The following will cause LogTM to pretty much go into an infinite loop:
- Java Native Interface (JNI) calls,
- synchronization,
- multiplies,
- divides,
- calls to virtual methods,
- writing repeatedly to the same memory location by more than one processor, and
- nested transactions.
Of course, there is also the issue of false aliasing at a cache line level, such as when the fields of two adjacent objects or the length and first few values of an array may alias.
I had to make sure that in my framework
- all data accessed in transactions was accessed at initialization time,
- all written memory locations are on separate cache lines from other data, and
- all written memory locations are on separate cache lines from all internal data (e.g. information about the size of the array).
Finally, in the benchmark code I tried to have all variables on separate cache lines. Interestingly, that caused enough cache misses that the performance was worse than if there were conflicts.
Everything except for removing the multiplies and divides was essential to getting the benchmark to work correctly.
To figure all that out, I had to match a stream of assembly instructions from the simulator log data with the disassembly produced by the mdb and gdb debuggers and then match that with Java instructions and variables, with the only information being approximately what line in the Java source code (give or take since the code is optimized at -O3) an assembly instruction could correspond to. The items on the list above were discovered and fixed one at a time. That took quite a long time.
On top of what I've written above, I had to make sure that
- the entire working set fit within the cache (I increased the cache), and
- I replaced all instanceof tests, abstract methods, and interfaces (because they cause good pointers to turn null, this behaviour was truly bizarre) with tests against an instance enumeration variable, non-abstract methods, and parent classes respectively.

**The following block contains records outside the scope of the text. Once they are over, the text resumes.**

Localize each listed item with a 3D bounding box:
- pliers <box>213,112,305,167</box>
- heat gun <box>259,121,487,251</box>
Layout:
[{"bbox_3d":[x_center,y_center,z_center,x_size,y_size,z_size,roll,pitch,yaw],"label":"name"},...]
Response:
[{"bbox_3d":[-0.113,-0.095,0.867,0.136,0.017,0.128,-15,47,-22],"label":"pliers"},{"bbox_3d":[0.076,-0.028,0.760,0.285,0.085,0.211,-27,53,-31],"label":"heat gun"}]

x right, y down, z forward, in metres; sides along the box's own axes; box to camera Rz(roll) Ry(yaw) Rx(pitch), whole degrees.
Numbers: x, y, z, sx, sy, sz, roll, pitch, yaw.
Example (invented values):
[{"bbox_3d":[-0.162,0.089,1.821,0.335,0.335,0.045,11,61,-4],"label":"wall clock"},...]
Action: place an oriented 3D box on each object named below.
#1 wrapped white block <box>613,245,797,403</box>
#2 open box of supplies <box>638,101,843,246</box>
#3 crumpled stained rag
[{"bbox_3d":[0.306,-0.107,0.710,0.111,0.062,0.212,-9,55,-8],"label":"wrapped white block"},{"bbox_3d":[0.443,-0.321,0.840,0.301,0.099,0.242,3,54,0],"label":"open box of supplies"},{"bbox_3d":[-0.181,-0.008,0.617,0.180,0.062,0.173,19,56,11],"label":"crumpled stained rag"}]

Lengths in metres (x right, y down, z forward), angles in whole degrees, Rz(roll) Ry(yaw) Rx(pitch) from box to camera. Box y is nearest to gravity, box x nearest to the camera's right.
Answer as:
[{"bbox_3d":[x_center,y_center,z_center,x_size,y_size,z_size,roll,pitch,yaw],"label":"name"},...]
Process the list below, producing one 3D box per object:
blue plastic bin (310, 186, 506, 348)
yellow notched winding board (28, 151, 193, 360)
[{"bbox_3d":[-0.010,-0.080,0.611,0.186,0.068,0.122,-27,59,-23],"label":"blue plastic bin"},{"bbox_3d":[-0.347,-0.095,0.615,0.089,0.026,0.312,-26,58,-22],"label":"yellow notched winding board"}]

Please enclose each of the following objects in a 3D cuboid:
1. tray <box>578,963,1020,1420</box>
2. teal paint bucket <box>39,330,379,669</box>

Finally, it seems that certain native calls (the method that was causing the problem is Math.log, which is just a wrapper for a native method) cause some internal initialization functions to be called the first time they are executed. Therefore the first execution must be done outside of transactions. To get around that I made sure that the method was called at the start of each thread. Also, to avoid JNI, I created my own wrapper method that calls the log() function based on CNI.
Copyright © 2009 Borys Bradel. All rights reserved. This post is only my possibly incorrect opinion.